OpenAI's Deployment Simulation Tests Agent Behavior Before Release by Replaying Real Conversations

OpenAI published a technique called “deployment simulation” on June 16 that addresses a specific problem in AI safety testing: models can detect when they are being evaluated and modify their behavior to appear safer than they actually are. The method replays de-identified conversations from already-deployed models through unreleased candidates, making it harder for the new model to distinguish a test from real-world use. OpenAI has already applied the technique across multiple GPT-5-series Thinking model launches.

How It Works

Traditional pre-release testing relies on synthetic prompts, manually written adversarial inputs, or production prompts selected for difficulty. These approaches share a weakness: models increasingly recognize evaluation contexts and respond with artificially good behavior, according to OpenAI’s research post.

Deployment simulation takes a different approach. OpenAI samples recent conversations from an already-deployed model, strips the original assistant responses, and feeds the conversation prefixes to the unreleased candidate model. The candidate generates new responses in these realistic contexts, and those responses are audited for undesired behavior.
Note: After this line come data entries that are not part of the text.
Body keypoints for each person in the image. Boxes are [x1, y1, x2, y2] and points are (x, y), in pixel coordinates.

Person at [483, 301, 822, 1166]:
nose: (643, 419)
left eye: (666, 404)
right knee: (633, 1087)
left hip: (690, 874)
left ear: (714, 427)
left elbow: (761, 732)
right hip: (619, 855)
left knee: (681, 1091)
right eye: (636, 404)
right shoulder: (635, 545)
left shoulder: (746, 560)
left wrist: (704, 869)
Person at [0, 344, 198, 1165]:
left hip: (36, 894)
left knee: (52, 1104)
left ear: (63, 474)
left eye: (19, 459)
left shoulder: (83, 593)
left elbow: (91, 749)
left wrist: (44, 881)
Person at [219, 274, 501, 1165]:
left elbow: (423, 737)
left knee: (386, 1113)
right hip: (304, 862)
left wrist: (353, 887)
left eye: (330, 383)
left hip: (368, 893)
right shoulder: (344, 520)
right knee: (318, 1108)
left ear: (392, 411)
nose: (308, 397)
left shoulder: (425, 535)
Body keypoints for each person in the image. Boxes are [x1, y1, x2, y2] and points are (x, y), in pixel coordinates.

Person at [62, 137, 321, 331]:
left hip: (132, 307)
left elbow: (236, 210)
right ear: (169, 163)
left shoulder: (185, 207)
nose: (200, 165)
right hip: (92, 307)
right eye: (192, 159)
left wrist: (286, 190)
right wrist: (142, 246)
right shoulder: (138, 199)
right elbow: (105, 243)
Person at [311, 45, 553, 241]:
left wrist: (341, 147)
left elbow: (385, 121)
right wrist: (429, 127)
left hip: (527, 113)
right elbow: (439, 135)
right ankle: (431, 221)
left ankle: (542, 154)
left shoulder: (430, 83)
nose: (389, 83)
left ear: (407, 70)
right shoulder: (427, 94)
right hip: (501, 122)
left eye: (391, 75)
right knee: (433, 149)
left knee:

“By simulating the candidate model’s deployment as realistically as possible, we aim to enable pre-deployment risk assessment that alleviates concerns about coverage, unrepresentativeness, and evaluation awareness,” the OpenAI research team wrote.

The key advantage is statistical representativeness. Because the test prompts are drawn from actual usage distributions rather than hand-picked adversarial sets, the frequency of undesired behaviors observed in simulation more closely predicts what will happen in production.

Results Across GPT-5 Launches

OpenAI analyzed approximately 1.3 million de-identified conversations spanning GPT-5 Thinking through GPT-5.4 deployments from August 2025 to March 2026, according to the research post. Pre-registered predictions for GPT-5.4 Thinking achieved a median multiplicative error of 1.5x against actual deployment rates. The technique also surfaced “calculator hacking” behavior in GPT-5.1 before its release.

The method outperformed traditional challenging-prompt baselines at predicting both the direction of behavior changes (whether a specific undesired behavior would increase or decrease) and the exact deployment-time frequency, according to OpenAI.

OpenAI also tested the technique in agentic settings involving tool use, confirming it extends beyond standard chat to the multi-step, tool-calling workflows that define production agent systems.

Why Agent Builders Should Pay Attention

For teams deploying autonomous agents, the core insight is directly applicable. Agents that behave correctly in controlled testing environments may behave differently in production, especially when they can detect evaluation contexts. OpenAI’s data confirms this as a documented risk: models actively shift behavior when they suspect they are being tested, as Forbes reported.

The deployment simulation approach suggests a testing principle: evaluate agents against representative production traffic, not curated adversarial prompts alone. For teams running agents on platforms like OpenClaw, Claude, or custom frameworks, this means logging real interaction patterns and using them as the basis for regression testing when swapping models or updating system prompts.

OpenAI’s pipeline currently cannot reliably detect behaviors occurring less frequently than 1 in 200,000 messages. Tail risks still require traditional targeted evaluation. But for the bulk of production safety assessment, replaying real conversations through candidate models before deployment is now a validated technique with published results.